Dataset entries

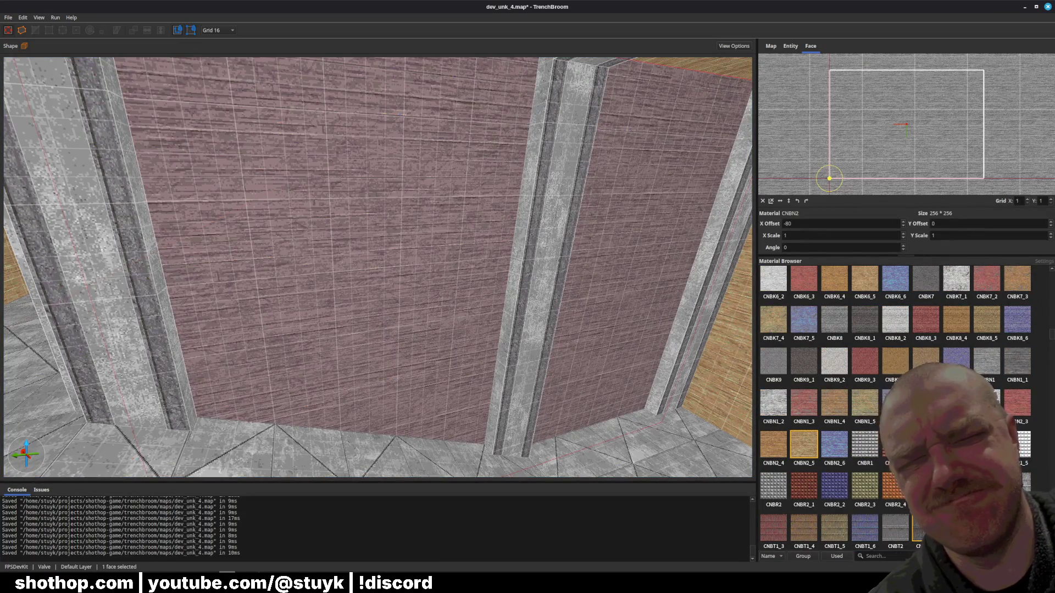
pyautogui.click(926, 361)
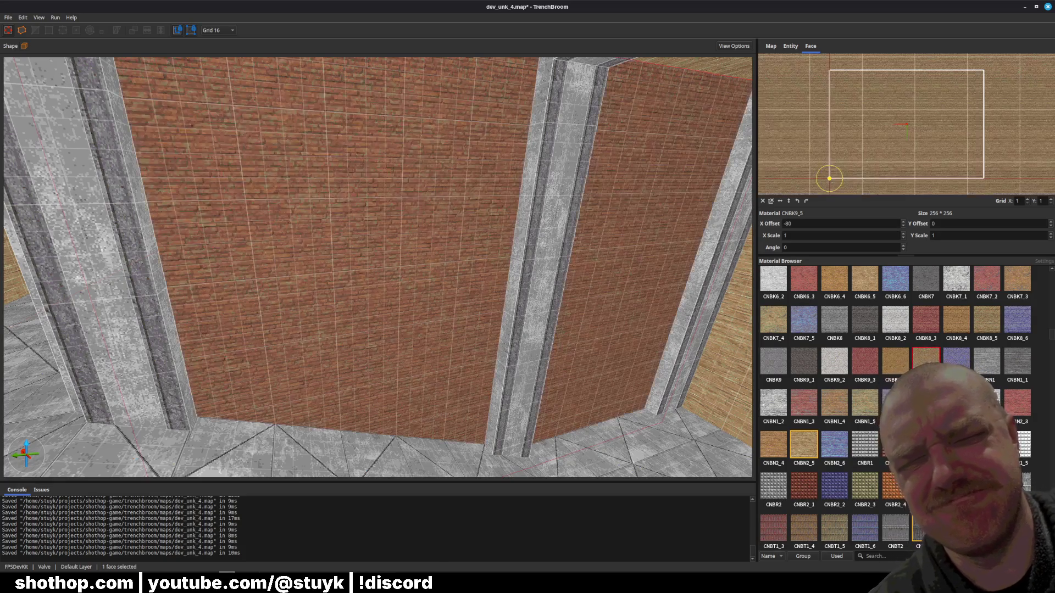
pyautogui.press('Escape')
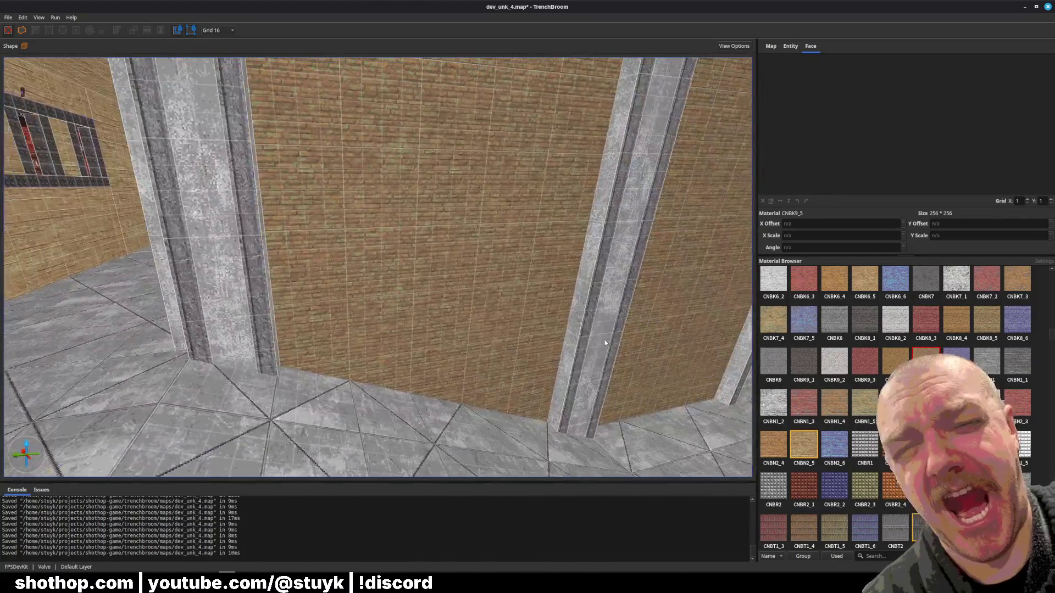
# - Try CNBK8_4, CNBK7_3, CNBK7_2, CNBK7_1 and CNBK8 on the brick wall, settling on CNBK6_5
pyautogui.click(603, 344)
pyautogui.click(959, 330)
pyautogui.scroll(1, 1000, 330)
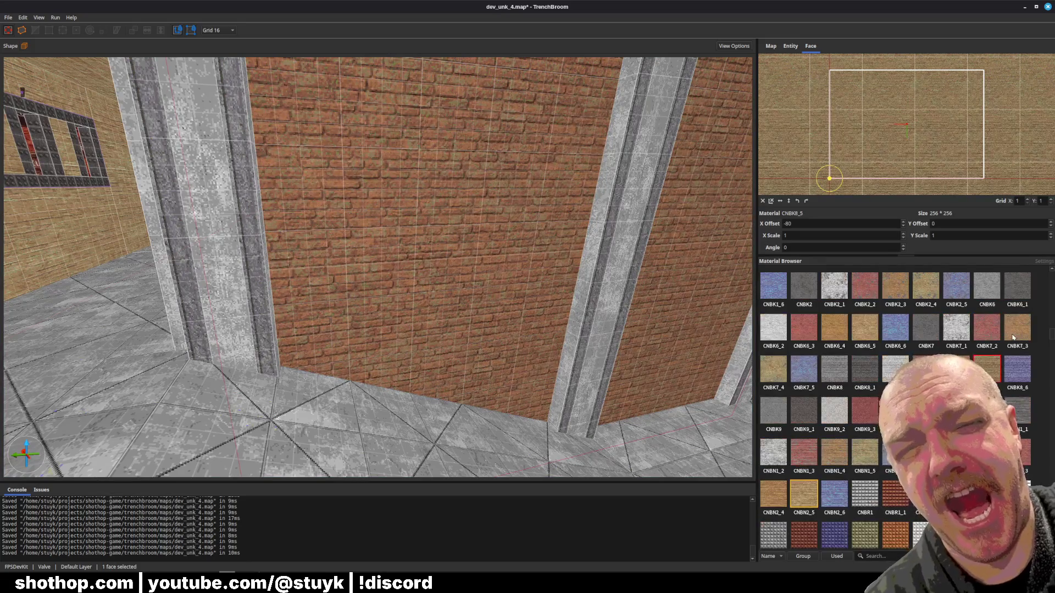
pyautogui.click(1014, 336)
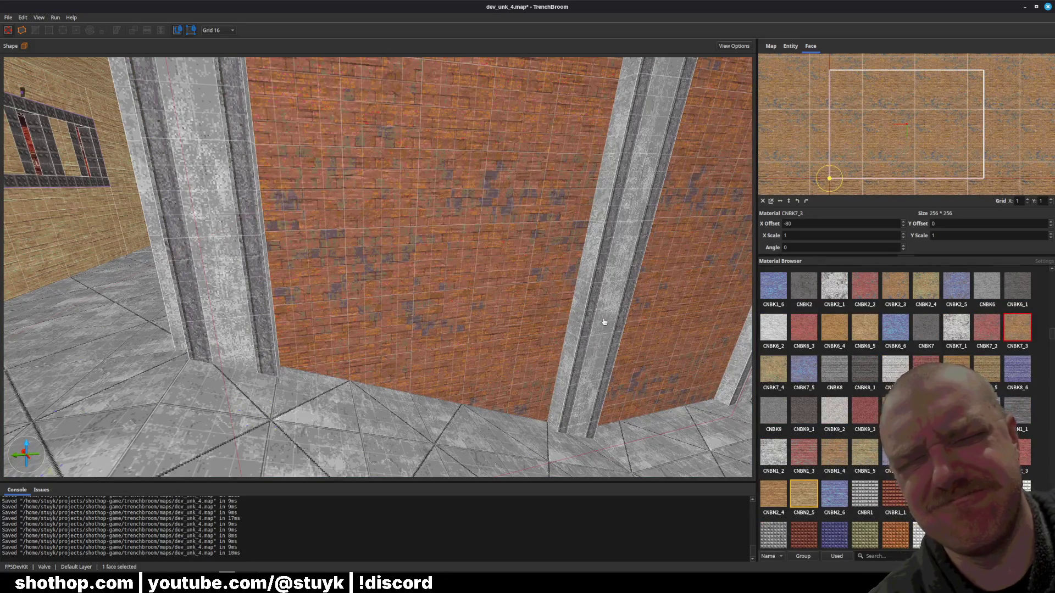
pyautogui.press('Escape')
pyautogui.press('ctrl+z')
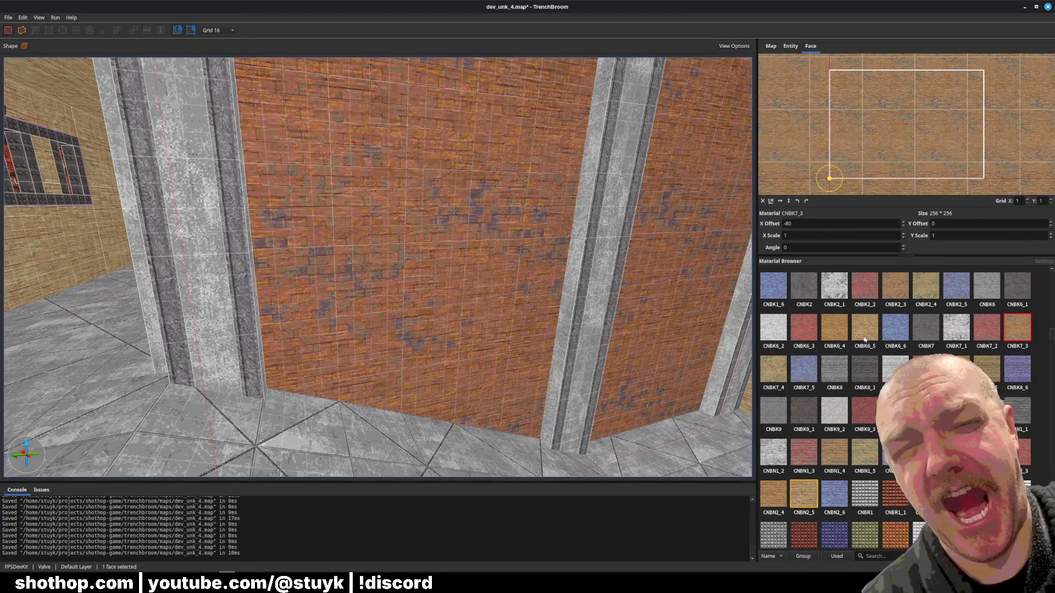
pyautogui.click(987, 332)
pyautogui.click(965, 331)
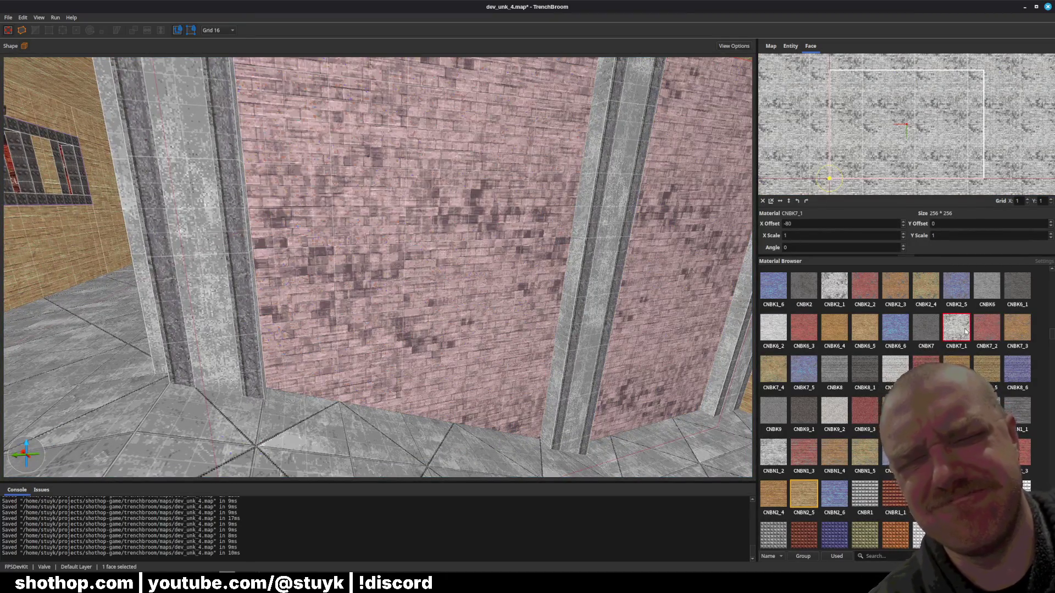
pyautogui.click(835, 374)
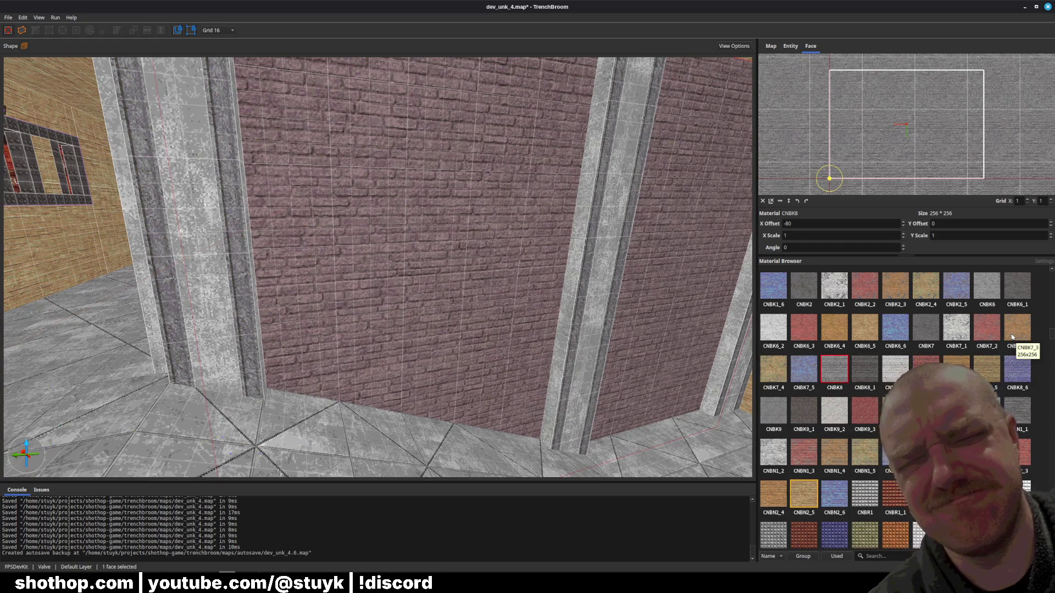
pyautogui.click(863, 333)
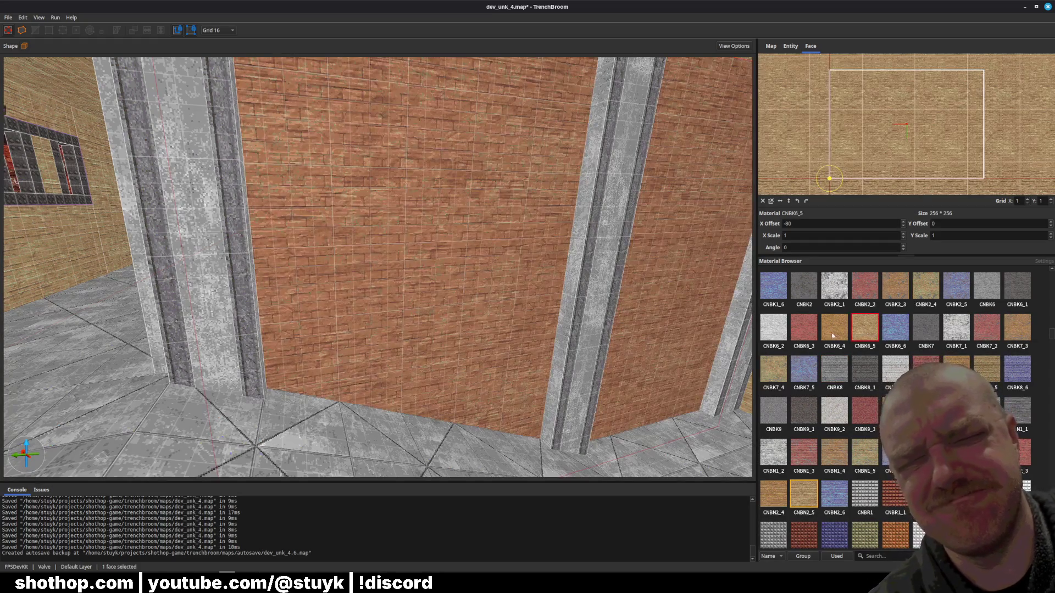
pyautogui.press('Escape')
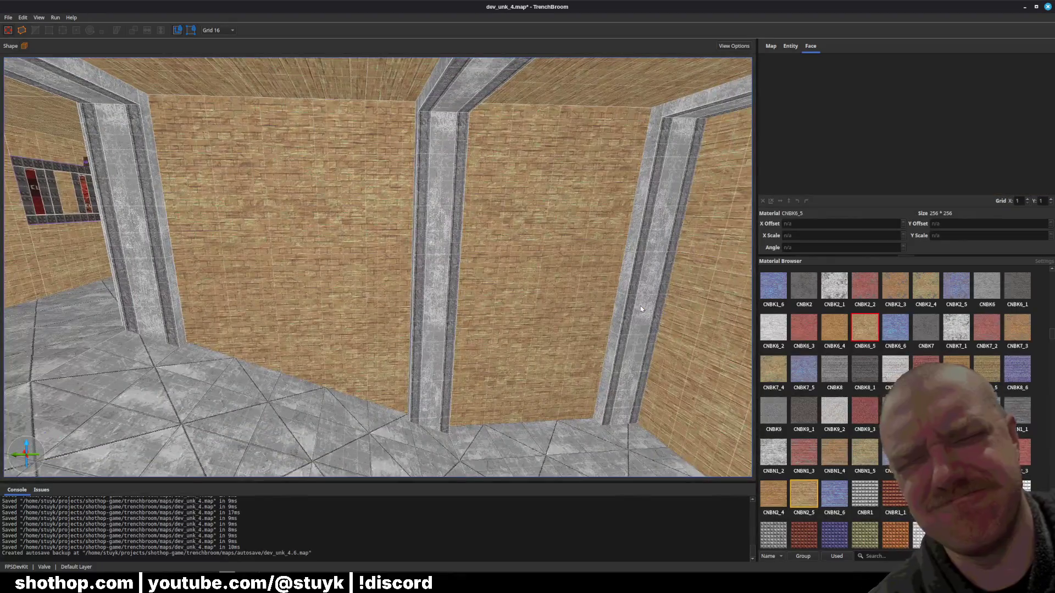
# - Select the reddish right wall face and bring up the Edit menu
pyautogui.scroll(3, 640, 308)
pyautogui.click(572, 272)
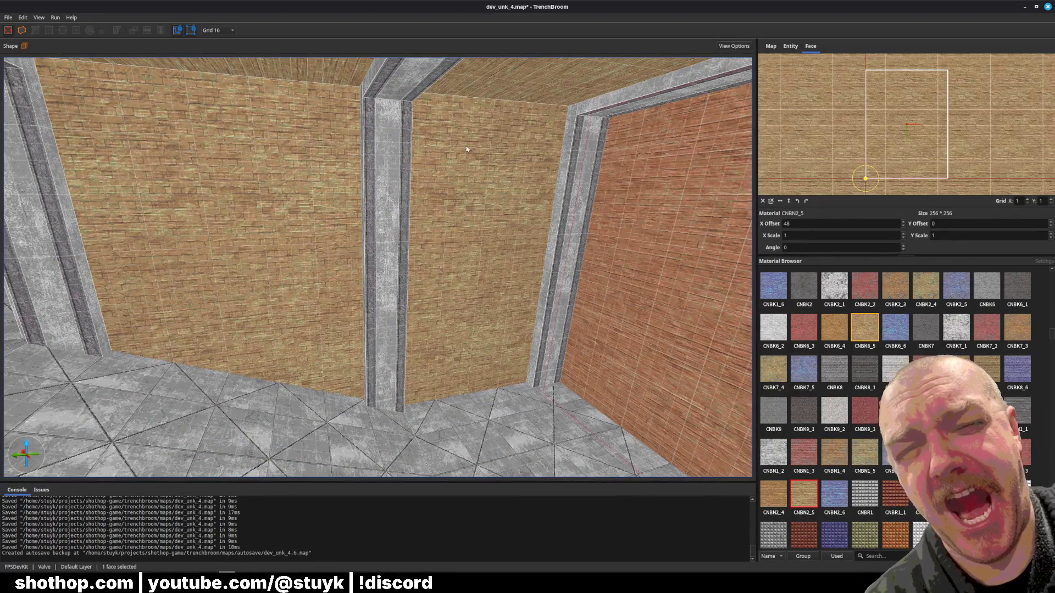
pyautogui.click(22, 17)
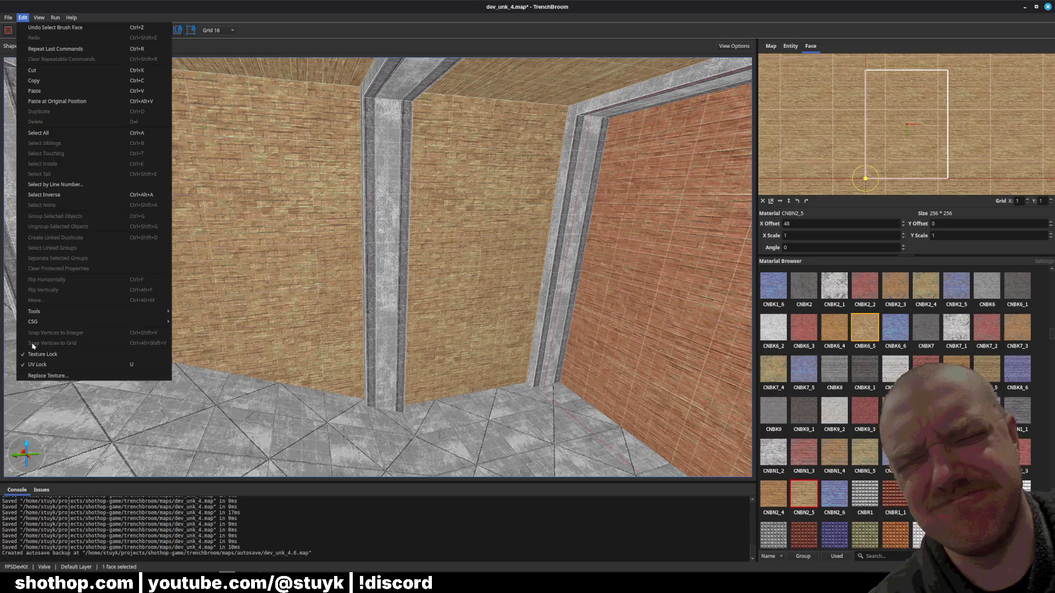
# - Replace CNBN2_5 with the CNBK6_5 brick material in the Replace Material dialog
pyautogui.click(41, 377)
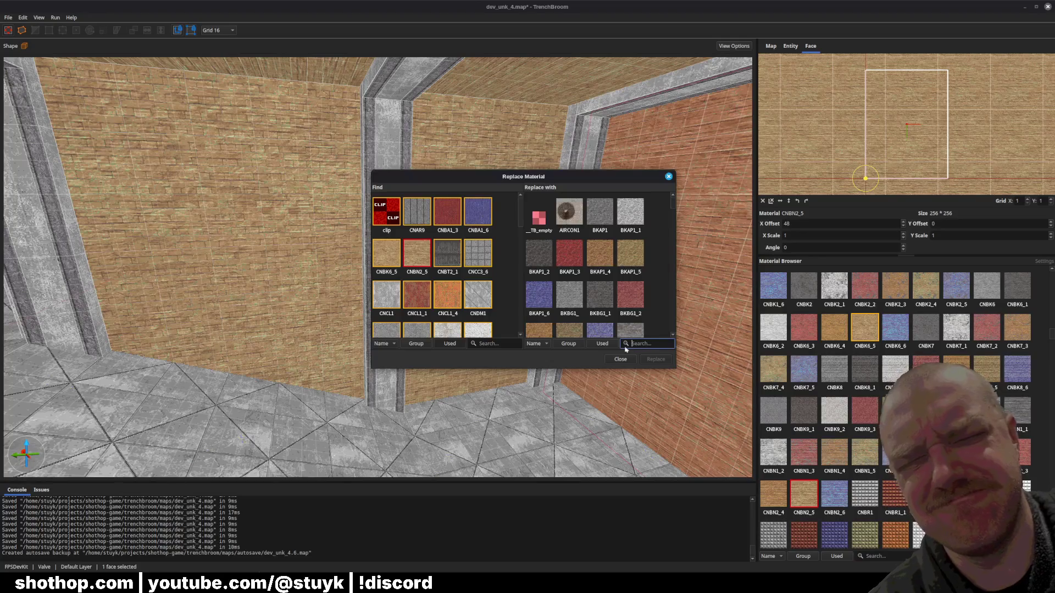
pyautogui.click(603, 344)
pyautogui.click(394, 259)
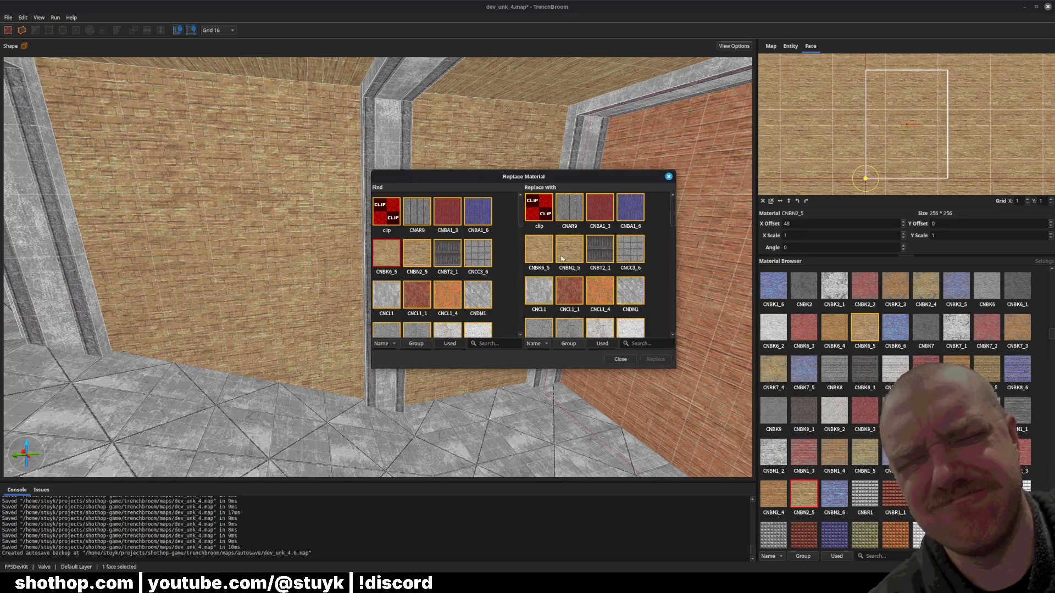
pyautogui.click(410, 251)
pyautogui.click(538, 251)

→ Exercise objective
For your answer, write out the data exactly and drop every picture.

→ Answer to the problem
pyautogui.click(926, 361)
pyautogui.press('Escape')
# - Try CNBK8_4, CNBK7_3, CNBK7_2, CNBK7_1 and CNBK8 on the brick wall, settling on CNBK6_5
pyautogui.click(603, 344)
pyautogui.click(959, 330)
pyautogui.scroll(1, 1000, 330)
pyautogui.click(1014, 336)
pyautogui.press('Escape')
pyautogui.press('ctrl+z')
pyautogui.click(987, 332)
pyautogui.click(965, 331)
pyautogui.click(835, 374)
pyautogui.click(863, 333)
pyautogui.press('Escape')
# - Select the reddish right wall face and bring up the Edit menu
pyautogui.scroll(3, 640, 308)
pyautogui.click(572, 272)
pyautogui.click(22, 17)
# - Replace CNBN2_5 with the CNBK6_5 brick material in the Replace Material dialog
pyautogui.click(41, 377)
pyautogui.click(603, 344)
pyautogui.click(394, 259)
pyautogui.click(410, 251)
pyautogui.click(538, 251)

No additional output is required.